La prima visita

In ogni individuo (bambino, adulto o anziano, uomo o donna che sia) il controllo dell’alimentazione è molto importante sia in assenza di malattia, in chiave preventiva, sia durante il manifestarsi di una patologia; la dieta può assumere infatti un’importanza terapeutica paragonabile a quella dei farmaci specifici per la singola patologia ed è comunque sempre di supporto a una terapia farmacologica.

La valutazione del vostro stato nutrizionale e delle vostre condizioni generali diventano dunque essenziali.

Nello mio studio durante la prima visita viene compilata una cartella clinica composta da varie aree di valutazione:

– Anamnesi familiare: valutazione della presenza di malattie importanti nei parenti più prossimi per identificare eventuali fattori di rischio genetici e predisposizione familiare a patologie quali malattie cardiovascolari, neoplasie, allergie e/o intolleranze, diabete;

– Anamnesi fisiopatologica: raccolta di informazioni su malattie già diagnosticate pregresse e/o in atto per valutare lo stato fisico del paziente. Si raccolgono informazioni anche legate ad eventuali disturbi, alla regolarità del sonno, alla digestione, all’appetito, alla regolarità dell’alvo e ad eventuali terapie farmacologiche in corso;

– Anamnesi alimentare: descrizioni delle abitudini alimentari con riferimento ai gusti personali, alla distribuzione dei pasti nella giornata, al luogo di consumo, ad eventuali alimenti poco tollerati e all’eventuale consumo di alcolici;

– Esami ematochimici: valutazione delle analisi effettuate entro i 2-3 mesi precedenti, con particolare attenzione, nel caso di anziani o bambini o adulti con patologie particolari, ad analisi specifiche ritenute marker biochimici per diagnosi di malnutrizione;

Valutazione antropometrica: misurazione di altezza e peso (attraverso l’utilizzo di bilancia meccanica con altimetro), girovita e polso (attraverso l’utilizzo di metro da sarta).

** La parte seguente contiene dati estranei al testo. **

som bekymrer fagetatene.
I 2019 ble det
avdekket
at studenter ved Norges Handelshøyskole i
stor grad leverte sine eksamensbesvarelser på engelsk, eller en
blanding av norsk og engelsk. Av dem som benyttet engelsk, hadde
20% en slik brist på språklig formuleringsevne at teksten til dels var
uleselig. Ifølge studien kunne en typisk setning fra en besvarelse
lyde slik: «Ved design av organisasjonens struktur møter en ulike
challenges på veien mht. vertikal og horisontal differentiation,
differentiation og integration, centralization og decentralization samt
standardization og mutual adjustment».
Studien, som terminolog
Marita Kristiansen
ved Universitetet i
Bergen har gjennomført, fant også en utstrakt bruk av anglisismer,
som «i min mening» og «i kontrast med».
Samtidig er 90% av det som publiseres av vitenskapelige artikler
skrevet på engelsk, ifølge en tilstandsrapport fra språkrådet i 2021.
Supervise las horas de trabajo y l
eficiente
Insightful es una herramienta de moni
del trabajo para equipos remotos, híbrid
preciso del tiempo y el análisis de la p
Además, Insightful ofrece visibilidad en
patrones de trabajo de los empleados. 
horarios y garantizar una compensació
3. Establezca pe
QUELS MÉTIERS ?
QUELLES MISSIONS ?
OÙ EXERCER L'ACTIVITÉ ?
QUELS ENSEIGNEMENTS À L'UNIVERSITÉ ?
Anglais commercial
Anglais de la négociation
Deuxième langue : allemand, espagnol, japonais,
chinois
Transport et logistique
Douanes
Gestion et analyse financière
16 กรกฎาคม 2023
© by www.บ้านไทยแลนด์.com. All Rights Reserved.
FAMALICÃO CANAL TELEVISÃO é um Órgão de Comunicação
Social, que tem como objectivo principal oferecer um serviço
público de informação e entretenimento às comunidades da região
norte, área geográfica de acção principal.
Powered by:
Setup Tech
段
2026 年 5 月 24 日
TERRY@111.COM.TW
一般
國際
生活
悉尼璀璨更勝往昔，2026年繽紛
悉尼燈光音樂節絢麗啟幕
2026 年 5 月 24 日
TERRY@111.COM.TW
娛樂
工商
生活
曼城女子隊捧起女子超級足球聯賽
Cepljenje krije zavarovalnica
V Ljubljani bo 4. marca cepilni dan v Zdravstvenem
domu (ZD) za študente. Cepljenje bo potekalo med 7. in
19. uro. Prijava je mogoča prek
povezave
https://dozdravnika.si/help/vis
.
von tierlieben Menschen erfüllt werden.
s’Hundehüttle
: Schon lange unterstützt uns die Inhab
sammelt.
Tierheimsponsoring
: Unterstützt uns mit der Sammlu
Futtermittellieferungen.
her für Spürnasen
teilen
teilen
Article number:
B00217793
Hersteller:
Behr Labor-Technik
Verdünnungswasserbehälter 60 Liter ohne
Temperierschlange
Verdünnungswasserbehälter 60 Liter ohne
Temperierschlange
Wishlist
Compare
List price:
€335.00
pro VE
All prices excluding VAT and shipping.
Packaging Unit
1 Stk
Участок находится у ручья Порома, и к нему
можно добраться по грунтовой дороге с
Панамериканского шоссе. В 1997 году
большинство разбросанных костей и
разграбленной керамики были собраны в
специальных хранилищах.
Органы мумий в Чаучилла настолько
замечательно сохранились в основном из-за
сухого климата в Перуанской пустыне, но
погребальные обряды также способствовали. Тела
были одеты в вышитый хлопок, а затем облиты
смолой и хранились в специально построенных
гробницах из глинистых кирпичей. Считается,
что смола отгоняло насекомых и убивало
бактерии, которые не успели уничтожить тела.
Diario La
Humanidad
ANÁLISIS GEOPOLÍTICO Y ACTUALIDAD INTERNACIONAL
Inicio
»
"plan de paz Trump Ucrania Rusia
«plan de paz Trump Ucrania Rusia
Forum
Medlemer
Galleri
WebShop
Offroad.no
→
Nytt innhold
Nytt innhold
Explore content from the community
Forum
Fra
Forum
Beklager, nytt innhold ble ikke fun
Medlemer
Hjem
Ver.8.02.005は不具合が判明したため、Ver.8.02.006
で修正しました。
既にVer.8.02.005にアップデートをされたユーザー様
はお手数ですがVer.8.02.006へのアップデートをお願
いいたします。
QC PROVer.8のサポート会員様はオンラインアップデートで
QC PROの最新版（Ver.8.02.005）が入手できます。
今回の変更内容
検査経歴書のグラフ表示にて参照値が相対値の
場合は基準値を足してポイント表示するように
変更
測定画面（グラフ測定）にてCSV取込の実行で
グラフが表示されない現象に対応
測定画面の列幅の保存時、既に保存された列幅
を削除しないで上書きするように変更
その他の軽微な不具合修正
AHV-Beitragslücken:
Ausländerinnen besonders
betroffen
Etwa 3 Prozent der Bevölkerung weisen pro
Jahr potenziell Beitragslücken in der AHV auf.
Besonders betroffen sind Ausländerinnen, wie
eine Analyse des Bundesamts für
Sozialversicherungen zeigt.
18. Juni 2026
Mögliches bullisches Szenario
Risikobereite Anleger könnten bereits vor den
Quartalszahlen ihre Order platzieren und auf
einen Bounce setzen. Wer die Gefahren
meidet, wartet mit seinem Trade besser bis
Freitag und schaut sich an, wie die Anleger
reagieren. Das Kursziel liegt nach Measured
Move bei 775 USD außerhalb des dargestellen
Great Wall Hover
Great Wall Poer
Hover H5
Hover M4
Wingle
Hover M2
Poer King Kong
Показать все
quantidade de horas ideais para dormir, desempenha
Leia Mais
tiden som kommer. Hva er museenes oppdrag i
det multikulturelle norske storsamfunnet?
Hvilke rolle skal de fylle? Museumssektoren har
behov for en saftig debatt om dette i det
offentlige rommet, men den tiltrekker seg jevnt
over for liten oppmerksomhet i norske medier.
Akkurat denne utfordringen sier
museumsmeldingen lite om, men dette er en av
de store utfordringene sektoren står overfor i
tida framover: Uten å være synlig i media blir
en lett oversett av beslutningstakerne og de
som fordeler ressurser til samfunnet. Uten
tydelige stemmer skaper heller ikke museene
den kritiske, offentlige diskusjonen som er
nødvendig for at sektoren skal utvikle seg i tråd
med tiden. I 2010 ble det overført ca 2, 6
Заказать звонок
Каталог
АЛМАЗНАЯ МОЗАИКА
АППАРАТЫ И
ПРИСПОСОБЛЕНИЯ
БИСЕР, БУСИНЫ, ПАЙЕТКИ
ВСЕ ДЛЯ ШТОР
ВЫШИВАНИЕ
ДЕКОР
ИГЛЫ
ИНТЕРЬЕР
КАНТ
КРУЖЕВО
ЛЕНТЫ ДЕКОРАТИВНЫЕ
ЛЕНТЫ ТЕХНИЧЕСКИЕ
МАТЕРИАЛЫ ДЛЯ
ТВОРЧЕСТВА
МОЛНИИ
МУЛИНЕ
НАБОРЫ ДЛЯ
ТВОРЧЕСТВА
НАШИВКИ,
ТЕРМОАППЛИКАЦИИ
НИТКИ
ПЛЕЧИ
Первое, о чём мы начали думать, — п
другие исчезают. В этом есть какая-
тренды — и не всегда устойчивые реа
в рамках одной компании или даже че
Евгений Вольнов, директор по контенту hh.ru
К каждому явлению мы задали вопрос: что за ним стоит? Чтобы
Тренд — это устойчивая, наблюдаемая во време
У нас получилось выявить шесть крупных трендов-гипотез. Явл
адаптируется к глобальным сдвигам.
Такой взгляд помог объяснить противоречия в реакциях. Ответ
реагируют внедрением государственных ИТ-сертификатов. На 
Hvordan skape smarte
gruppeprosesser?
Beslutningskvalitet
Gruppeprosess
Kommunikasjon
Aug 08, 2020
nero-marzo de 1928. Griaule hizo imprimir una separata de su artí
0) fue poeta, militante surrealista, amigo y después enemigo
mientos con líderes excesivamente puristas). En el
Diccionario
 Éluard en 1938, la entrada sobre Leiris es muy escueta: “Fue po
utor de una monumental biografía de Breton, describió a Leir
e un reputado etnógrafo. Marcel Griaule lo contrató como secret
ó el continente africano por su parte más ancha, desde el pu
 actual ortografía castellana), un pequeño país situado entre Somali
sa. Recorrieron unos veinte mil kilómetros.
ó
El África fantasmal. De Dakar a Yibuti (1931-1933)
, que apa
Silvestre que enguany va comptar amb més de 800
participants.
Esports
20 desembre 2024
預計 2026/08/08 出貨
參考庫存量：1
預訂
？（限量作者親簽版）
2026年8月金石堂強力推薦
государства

–  Valutazione impedenziometrica: esame indolore, rapido, non invasivo e sicuro, volto a valutare la composizione corporea ovvero la massa magra, la massa grassa i fluidi corporei e l’angolo di fase.

La raccolta dei dati mi permette di poter elaborare così un piano alimentare assolutamente personalizzato, preso atto dei vostri gusti personali e dopo uno scambio di informazioni e considerazioni circa le abitudini reali e quelle da acquisire.

Il successo della dieta è legato in primis alla sua piacevolezza e non all’imposizione.